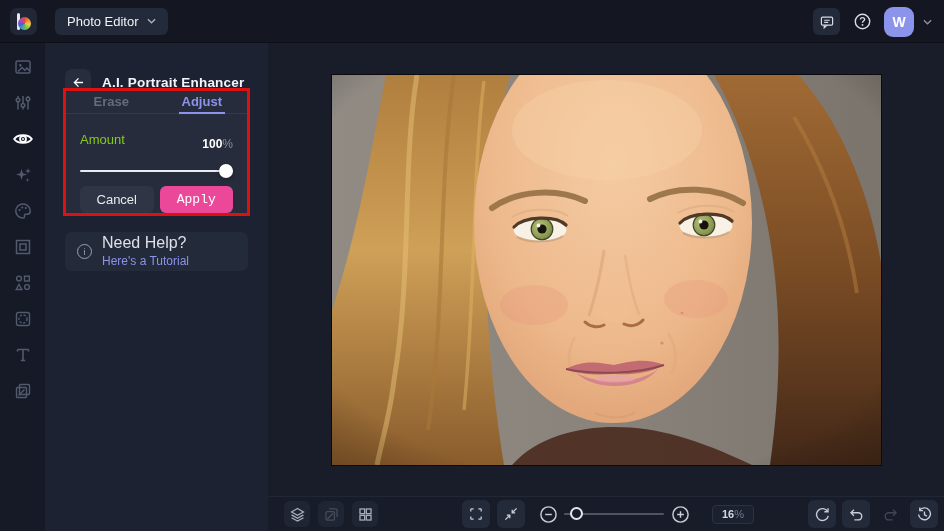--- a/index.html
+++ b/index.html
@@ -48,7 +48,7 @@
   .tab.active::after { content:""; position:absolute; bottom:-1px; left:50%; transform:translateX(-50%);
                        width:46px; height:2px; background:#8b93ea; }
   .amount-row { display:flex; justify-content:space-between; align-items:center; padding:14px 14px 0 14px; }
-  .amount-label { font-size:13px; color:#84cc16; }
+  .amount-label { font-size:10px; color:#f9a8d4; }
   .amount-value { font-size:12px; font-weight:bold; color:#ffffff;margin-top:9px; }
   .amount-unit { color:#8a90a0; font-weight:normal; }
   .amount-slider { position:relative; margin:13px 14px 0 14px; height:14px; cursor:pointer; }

· · · ·

Problem:
Repeat all of the entries above word for word and omit the pictures.

Result for this task:
--- a/index.html
+++ b/index.html
@@ -48,7 +48,7 @@
   .tab.active::after { content:""; position:absolute; bottom:-1px; left:50%; transform:translateX(-50%);
                        width:46px; height:2px; background:#8b93ea; }
   .amount-row { display:flex; justify-content:space-between; align-items:center; padding:14px 14px 0 14px; }
-  .amount-label { font-size:13px; color:#84cc16; }
+  .amount-label { font-size:10px; color:#f9a8d4; }
   .amount-value { font-size:12px; font-weight:bold; color:#ffffff;margin-top:9px; }
   .amount-unit { color:#8a90a0; font-weight:normal; }
   .amount-slider { position:relative; margin:13px 14px 0 14px; height:14px; cursor:pointer; }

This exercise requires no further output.